Reproduce every line that appears below, precisely and completely.
▼▼▼
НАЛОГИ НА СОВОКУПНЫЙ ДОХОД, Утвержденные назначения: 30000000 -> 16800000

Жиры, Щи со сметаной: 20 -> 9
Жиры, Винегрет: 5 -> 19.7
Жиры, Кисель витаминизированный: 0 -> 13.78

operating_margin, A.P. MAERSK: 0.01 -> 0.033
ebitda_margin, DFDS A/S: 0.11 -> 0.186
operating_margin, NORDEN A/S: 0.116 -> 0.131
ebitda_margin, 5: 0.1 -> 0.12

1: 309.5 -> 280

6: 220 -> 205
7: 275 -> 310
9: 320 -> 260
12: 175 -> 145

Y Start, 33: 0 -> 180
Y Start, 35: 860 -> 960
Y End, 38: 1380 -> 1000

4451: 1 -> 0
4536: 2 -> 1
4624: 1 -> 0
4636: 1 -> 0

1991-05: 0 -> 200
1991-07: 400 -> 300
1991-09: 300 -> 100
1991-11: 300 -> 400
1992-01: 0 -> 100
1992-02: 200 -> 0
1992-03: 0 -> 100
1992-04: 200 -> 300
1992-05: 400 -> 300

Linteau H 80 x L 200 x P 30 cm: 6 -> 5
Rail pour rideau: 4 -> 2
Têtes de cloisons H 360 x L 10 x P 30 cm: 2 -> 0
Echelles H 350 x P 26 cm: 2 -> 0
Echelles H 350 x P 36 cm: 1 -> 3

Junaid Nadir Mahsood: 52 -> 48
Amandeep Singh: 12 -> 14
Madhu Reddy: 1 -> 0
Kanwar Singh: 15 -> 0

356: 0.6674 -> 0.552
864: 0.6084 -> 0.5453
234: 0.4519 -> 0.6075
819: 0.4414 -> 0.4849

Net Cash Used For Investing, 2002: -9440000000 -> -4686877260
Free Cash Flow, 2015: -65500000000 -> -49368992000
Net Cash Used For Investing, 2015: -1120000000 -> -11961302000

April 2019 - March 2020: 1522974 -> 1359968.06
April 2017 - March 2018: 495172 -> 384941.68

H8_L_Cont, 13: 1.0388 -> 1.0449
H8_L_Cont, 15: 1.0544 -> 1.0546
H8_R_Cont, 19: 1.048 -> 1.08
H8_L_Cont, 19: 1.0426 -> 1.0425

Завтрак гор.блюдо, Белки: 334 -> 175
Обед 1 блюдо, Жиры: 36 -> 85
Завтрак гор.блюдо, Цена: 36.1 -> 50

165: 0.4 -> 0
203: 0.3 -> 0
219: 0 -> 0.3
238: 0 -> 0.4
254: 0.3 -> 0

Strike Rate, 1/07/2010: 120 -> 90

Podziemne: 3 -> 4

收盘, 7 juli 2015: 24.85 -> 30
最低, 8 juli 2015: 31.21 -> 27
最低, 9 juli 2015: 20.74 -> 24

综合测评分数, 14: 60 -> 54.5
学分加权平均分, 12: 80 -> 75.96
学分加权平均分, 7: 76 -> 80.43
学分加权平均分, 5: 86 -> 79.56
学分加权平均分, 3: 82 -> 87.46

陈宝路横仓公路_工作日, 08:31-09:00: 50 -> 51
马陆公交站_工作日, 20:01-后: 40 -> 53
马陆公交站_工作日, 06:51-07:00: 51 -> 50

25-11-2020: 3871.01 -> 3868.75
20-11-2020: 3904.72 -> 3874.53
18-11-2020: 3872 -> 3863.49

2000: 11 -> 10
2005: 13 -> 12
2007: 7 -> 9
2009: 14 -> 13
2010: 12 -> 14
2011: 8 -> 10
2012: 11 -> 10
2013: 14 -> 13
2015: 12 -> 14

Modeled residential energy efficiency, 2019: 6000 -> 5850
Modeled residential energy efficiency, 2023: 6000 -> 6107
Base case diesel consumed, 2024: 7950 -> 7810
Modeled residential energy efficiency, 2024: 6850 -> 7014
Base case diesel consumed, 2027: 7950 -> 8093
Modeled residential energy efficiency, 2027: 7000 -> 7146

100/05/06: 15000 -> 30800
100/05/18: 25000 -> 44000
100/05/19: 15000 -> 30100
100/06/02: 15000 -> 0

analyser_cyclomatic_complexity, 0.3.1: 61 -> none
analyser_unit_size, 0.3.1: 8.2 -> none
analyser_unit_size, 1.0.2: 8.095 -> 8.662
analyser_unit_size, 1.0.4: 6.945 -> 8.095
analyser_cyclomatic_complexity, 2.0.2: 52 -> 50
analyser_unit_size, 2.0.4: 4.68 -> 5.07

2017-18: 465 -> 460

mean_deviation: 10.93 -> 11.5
▲▲▲
EXERCISE ANSWER ->
НАЛОГИ НА СОВОКУПНЫЙ ДОХОД, Утвержденные назначения: 30000000 -> 16800000

Жиры, Щи со сметаной: 20 -> 9
Жиры, Винегрет: 5 -> 19.7
Жиры, Кисель витаминизированный: 0 -> 13.78

operating_margin, A.P. MAERSK: 0.01 -> 0.033
ebitda_margin, DFDS A/S: 0.11 -> 0.186
operating_margin, NORDEN A/S: 0.116 -> 0.131
ebitda_margin, 5: 0.1 -> 0.12

1: 309.5 -> 280

6: 220 -> 205
7: 275 -> 310
9: 320 -> 260
12: 175 -> 145

Y Start, 33: 0 -> 180
Y Start, 35: 860 -> 960
Y End, 38: 1380 -> 1000

4451: 1 -> 0
4536: 2 -> 1
4624: 1 -> 0
4636: 1 -> 0

1991-05: 0 -> 200
1991-07: 400 -> 300
1991-09: 300 -> 100
1991-11: 300 -> 400
1992-01: 0 -> 100
1992-02: 200 -> 0
1992-03: 0 -> 100
1992-04: 200 -> 300
1992-05: 400 -> 300

Linteau H 80 x L 200 x P 30 cm: 6 -> 5
Rail pour rideau: 4 -> 2
Têtes de cloisons H 360 x L 10 x P 30 cm: 2 -> 0
Echelles H 350 x P 26 cm: 2 -> 0
Echelles H 350 x P 36 cm: 1 -> 3

Junaid Nadir Mahsood: 52 -> 48
Amandeep Singh: 12 -> 14
Madhu Reddy: 1 -> 0
Kanwar Singh: 15 -> 0

356: 0.6674 -> 0.552
864: 0.6084 -> 0.5453
234: 0.4519 -> 0.6075
819: 0.4414 -> 0.4849

Net Cash Used For Investing, 2002: -9440000000 -> -4686877260
Free Cash Flow, 2015: -65500000000 -> -49368992000
Net Cash Used For Investing, 2015: -1120000000 -> -11961302000

April 2019 - March 2020: 1522974 -> 1359968.06
April 2017 - March 2018: 495172 -> 384941.68

H8_L_Cont, 13: 1.0388 -> 1.0449
H8_L_Cont, 15: 1.0544 -> 1.0546
H8_R_Cont, 19: 1.048 -> 1.08
H8_L_Cont, 19: 1.0426 -> 1.0425

Завтрак гор.блюдо, Белки: 334 -> 175
Обед 1 блюдо, Жиры: 36 -> 85
Завтрак гор.блюдо, Цена: 36.1 -> 50

165: 0.4 -> 0
203: 0.3 -> 0
219: 0 -> 0.3
238: 0 -> 0.4
254: 0.3 -> 0

Strike Rate, 1/07/2010: 120 -> 90

Podziemne: 3 -> 4

收盘, 7 juli 2015: 24.85 -> 30
最低, 8 juli 2015: 31.21 -> 27
最低, 9 juli 2015: 20.74 -> 24

综合测评分数, 14: 60 -> 54.5
学分加权平均分, 12: 80 -> 75.96
学分加权平均分, 7: 76 -> 80.43
学分加权平均分, 5: 86 -> 79.56
学分加权平均分, 3: 82 -> 87.46

陈宝路横仓公路_工作日, 08:31-09:00: 50 -> 51
马陆公交站_工作日, 20:01-后: 40 -> 53
马陆公交站_工作日, 06:51-07:00: 51 -> 50

25-11-2020: 3871.01 -> 3868.75
20-11-2020: 3904.72 -> 3874.53
18-11-2020: 3872 -> 3863.49

2000: 11 -> 10
2005: 13 -> 12
2007: 7 -> 9
2009: 14 -> 13
2010: 12 -> 14
2011: 8 -> 10
2012: 11 -> 10
2013: 14 -> 13
2015: 12 -> 14

Modeled residential energy efficiency, 2019: 6000 -> 5850
Modeled residential energy efficiency, 2023: 6000 -> 6107
Base case diesel consumed, 2024: 7950 -> 7810
Modeled residential energy efficiency, 2024: 6850 -> 7014
Base case diesel consumed, 2027: 7950 -> 8093
Modeled residential energy efficiency, 2027: 7000 -> 7146

100/05/06: 15000 -> 30800
100/05/18: 25000 -> 44000
100/05/19: 15000 -> 30100
100/06/02: 15000 -> 0

analyser_cyclomatic_complexity, 0.3.1: 61 -> none
analyser_unit_size, 0.3.1: 8.2 -> none
analyser_unit_size, 1.0.2: 8.095 -> 8.662
analyser_unit_size, 1.0.4: 6.945 -> 8.095
analyser_cyclomatic_complexity, 2.0.2: 52 -> 50
analyser_unit_size, 2.0.4: 4.68 -> 5.07

2017-18: 465 -> 460

mean_deviation: 10.93 -> 11.5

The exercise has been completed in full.